----- THE DATA

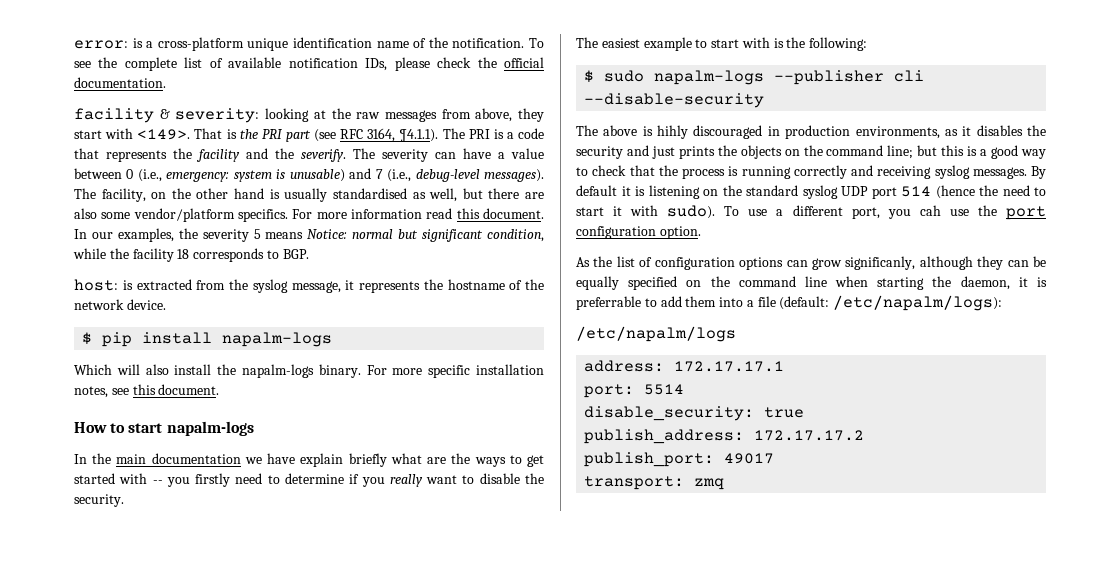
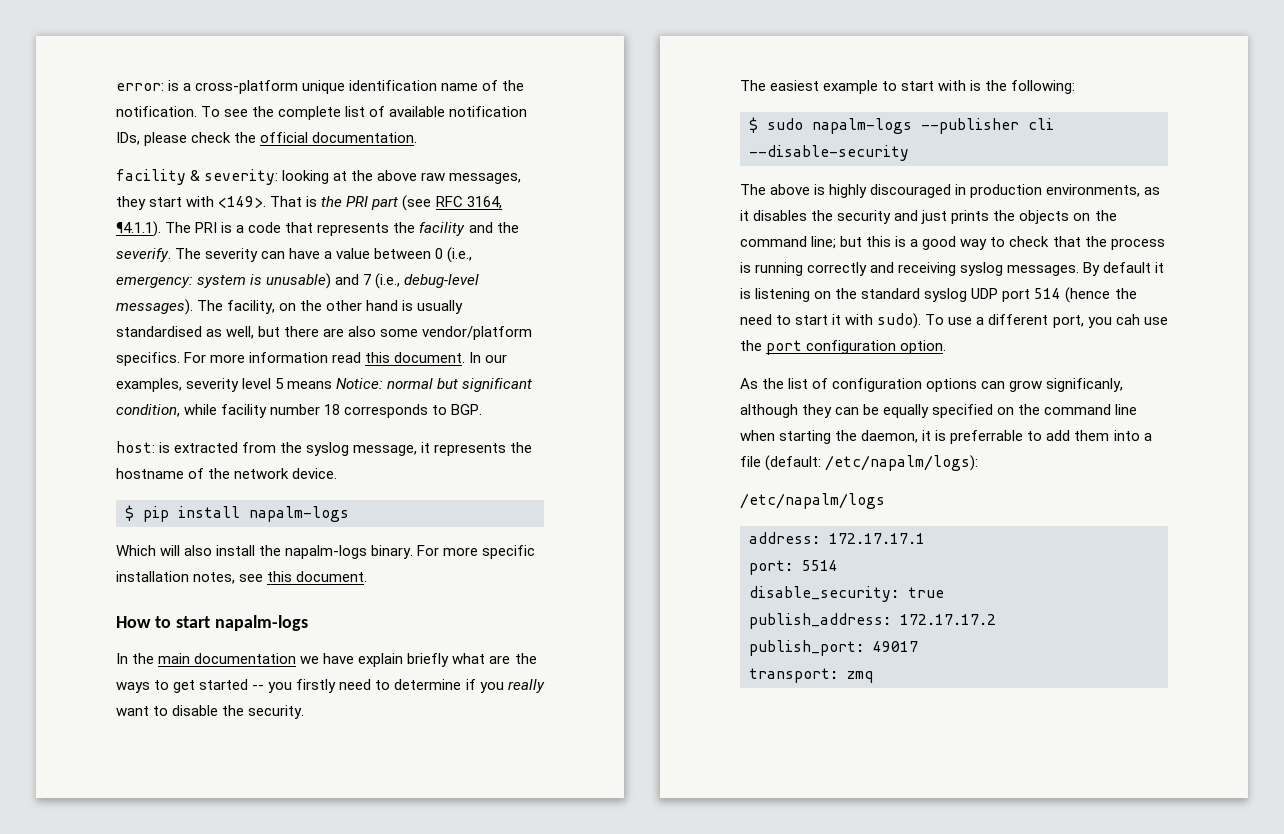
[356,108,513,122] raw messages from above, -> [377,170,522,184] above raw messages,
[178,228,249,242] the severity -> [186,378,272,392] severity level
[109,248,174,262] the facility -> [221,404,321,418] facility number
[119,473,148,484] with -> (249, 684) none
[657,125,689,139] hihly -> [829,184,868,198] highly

----------
----- THE DATA

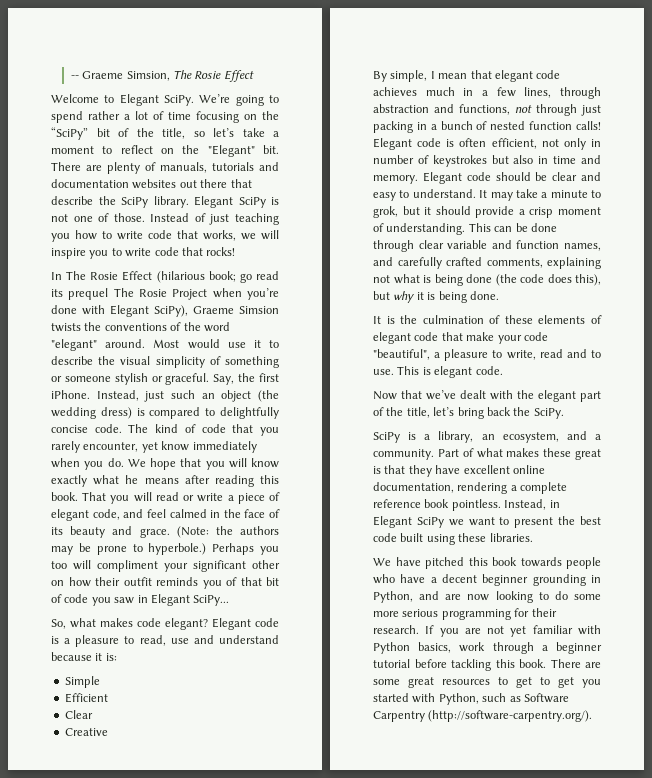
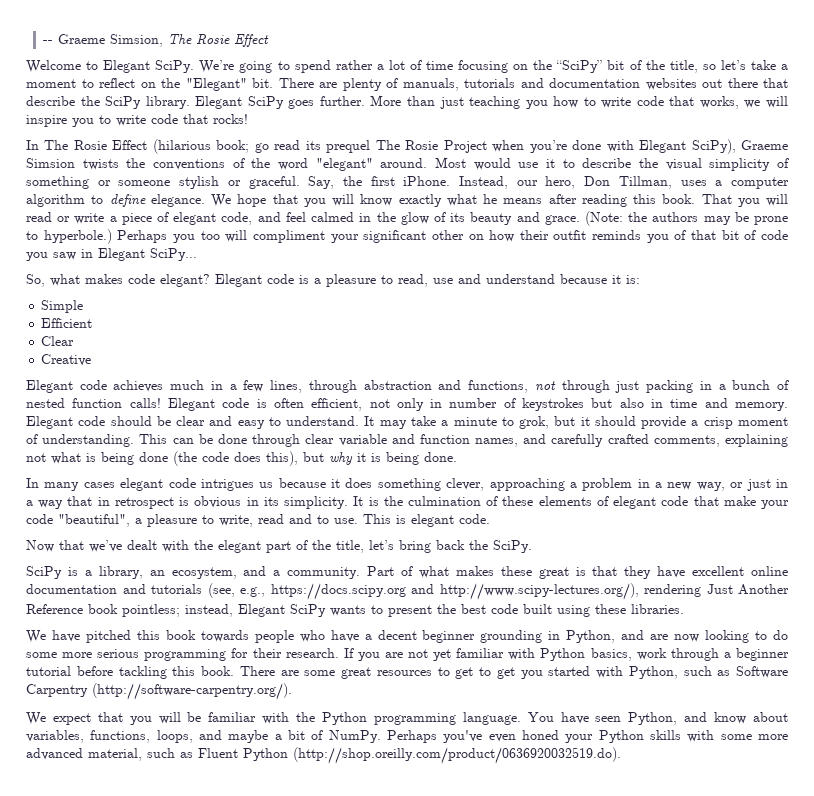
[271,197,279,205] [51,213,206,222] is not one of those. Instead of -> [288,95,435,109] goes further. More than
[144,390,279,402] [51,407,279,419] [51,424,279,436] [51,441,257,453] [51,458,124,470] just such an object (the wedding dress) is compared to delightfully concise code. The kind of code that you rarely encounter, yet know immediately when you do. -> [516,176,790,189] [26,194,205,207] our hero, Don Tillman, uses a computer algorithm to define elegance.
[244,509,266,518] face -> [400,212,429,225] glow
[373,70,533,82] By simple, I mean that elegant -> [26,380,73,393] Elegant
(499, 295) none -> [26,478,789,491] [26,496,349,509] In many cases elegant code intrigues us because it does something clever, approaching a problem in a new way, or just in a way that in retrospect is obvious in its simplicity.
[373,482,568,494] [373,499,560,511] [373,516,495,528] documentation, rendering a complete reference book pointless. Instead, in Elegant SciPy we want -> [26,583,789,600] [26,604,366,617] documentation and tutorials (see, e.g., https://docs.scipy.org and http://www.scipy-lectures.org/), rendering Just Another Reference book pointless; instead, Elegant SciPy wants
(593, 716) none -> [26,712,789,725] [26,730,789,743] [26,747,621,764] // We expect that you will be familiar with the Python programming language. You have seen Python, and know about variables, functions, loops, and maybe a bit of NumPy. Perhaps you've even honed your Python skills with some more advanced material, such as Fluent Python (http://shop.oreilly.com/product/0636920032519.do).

----------

_JOB_:
In the listing above, find the line with "[119,473,148,484] with -> (249, 684) none" and the line with "[657,125,689,139] hihly ->", then reproduce both and every line between them exactly.

_RESPONSE TO THE EXERCISE_:
[119,473,148,484] with -> (249, 684) none
[657,125,689,139] hihly -> [829,184,868,198] highly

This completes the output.